_Text_.
------------------------------------

6 'Healthy' Foods You Can Probably Live Without

health food
When a food claims to be a "Smart Choice" or "Heart Healthy," and it's written right there on the front of the package, should you believe it? Not all the time, says the Food and Drug Administration.

The FDA is taking a long, hard look at companies that tout their products as healthy eating options. The agency is also thinking about a unified healthy label system, maybe like a voluntary one relying on eating "traffic lights" in the UK.

We dug through lists of the purported healthy foods out there now, and you can do the same by searching the online guides for Smart Choices and even the American Heart Association.

Many of the foods seem just fine. But more than a few struck us as misplaced. We compared notes with Michael Jacobson, head of the Center for Science in the Public Interest, an advocacy group that spends a lot of time looking at food issues. Here's a list of six "healthy" foods you might think twice about.

* Kellogg Corn Pops and Froot Loops
Jacobson says that including cereals loaded with sugar is a big problem with the Smart Choice list. Touting cereals made with highly processed, refined grains instead of the whole grains FDA and others recommend is also ill-advised, he says.

------------------------------------

_Source data_.

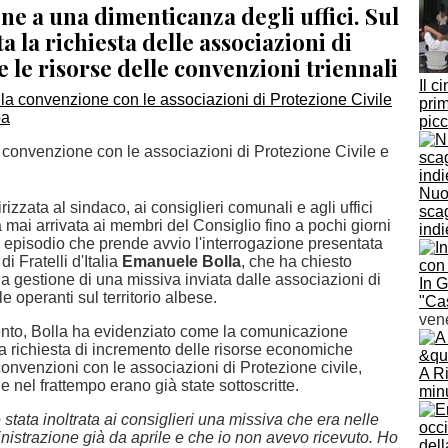
ne a una dimenticanza degli uffici. Sul
ta la richiesta delle associazioni di
le risorse delle convenzioni triennali
Il c
prim
pic
a convenzione con le associazioni di Protezione Civile e
Nuov
rizzata al sindaco, ai consiglieri comunali e agli uffici
scag
mai arrivata ai membri del Consiglio fino a pochi giorni
ind
o episodio che prende avvio l'interrogazione presentata
di Fratelli d'Italia
Emanuele Bolla
, che ha chiesto
la gestione di una missiva inviata dalle associazioni di
In 
e operanti sul territorio albese.
"Cas
ven
ento, Bolla ha evidenziato come la comunicazione
 richiesta di incremento delle risorse economiche
convenzioni con le associazioni di Protezione civile,
A Ri
 nel frattempo erano già state sottoscritte.
minu
 stata inoltrata ai consiglieri una missiva che era nelle
nistrazione già da aprile e che io non avevo ricevuto. Ho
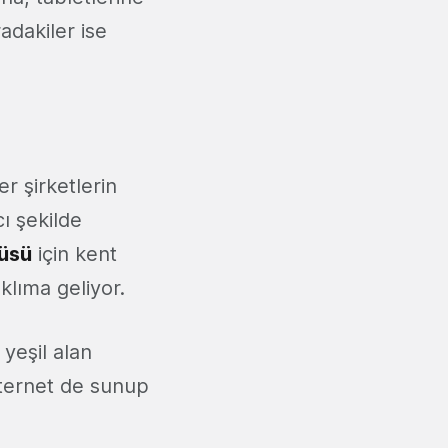
adakiler ise
r şirketlerin
cı şekilde
üsü
için kent
klıma geliyor.
yeşil alan
internet de sunup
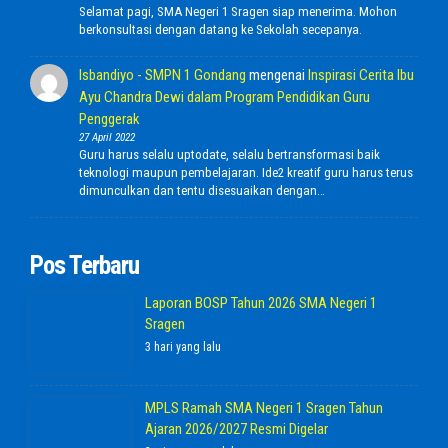
Selamat pagi, SMA Negeri 1 Sragen siap menerima. Mohon
berkonsultasi dengan datang ke Sekolah secepanya.
Isbandiyo - SMPN 1 Gondang
mengenai
Inspirasi Cerita Ibu
Ayu Chandra Dewi dalam Program Pendidikan Guru
Penggerak
27 April 2022
Guru harus selalu uptodate, selalu bertransformasi baik
teknologi maupun pembelajaran. Ide2 kreatif guru harus terus
dimunculkan dan tentu disesuaikan dengan…
Pos Terbaru
Laporan BOSP Tahun 2026 SMA Negeri 1
Sragen
3 hari yang lalu
MPLS Ramah SMA Negeri 1 Sragen Tahun
Ajaran 2026/2027 Resmi Digelar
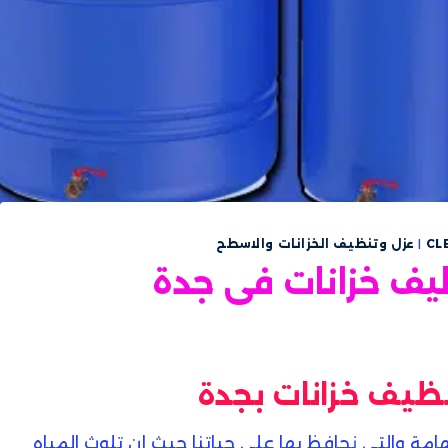
CL
|
عزل وتنظيف الخزانات والاسطح
ف خزانات فى جدة
ظيف خزانات بجدة
هامة والتي نحافظ بها على حياتنا حيث إن تلوث المياه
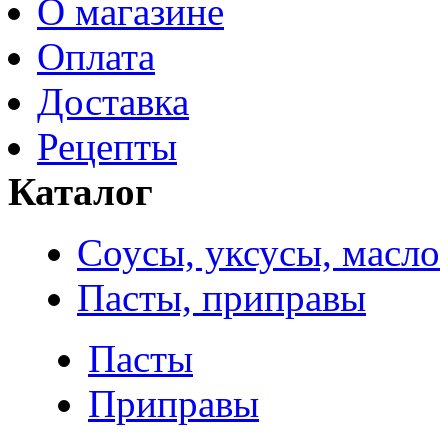
О магазине
Оплата
Доставка
Рецепты
Каталог
Соусы, уксусы, масло
Пасты, приправы
Пасты
Приправы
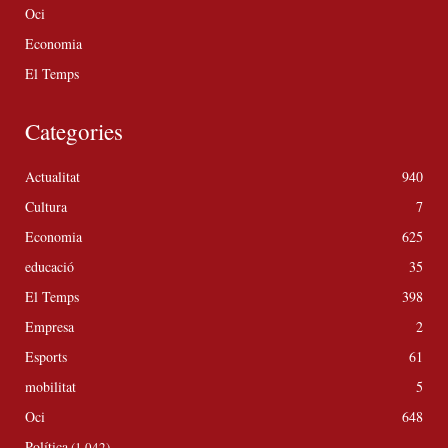
Oci
Economia
El Temps
Categories
Actualitat
940
Cultura
7
Economia
625
educació
35
El Temps
398
Empresa
2
Esports
61
mobilitat
5
Oci
648
Política
(1.042)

------------------------------------

_Apply what you read_.
a) For each statement below, state whether it agrees with the article on "healthy" food labels, answering yes or no and quoting the words of the article that decide it: (i) According to the Food and Drug Administration, health claims printed on the front of a package should always be believed; (ii) the labeling system in the UK that relies on eating "traffic lights" is voluntary; (iii) Michael Jacobson heads the American Heart Association.
b) Which two Kellogg cereals does the article on "healthy" food labels name?

_Solutions per task_.
a)
(i) No: "Not all the time, says the Food and Drug Administration."
(ii) Yes: "maybe like a voluntary one relying on eating "traffic lights" in the UK."
(iii) No: "Michael Jacobson, head of the Center for Science in the Public Interest"

b) Corn Pops and Froot Loops.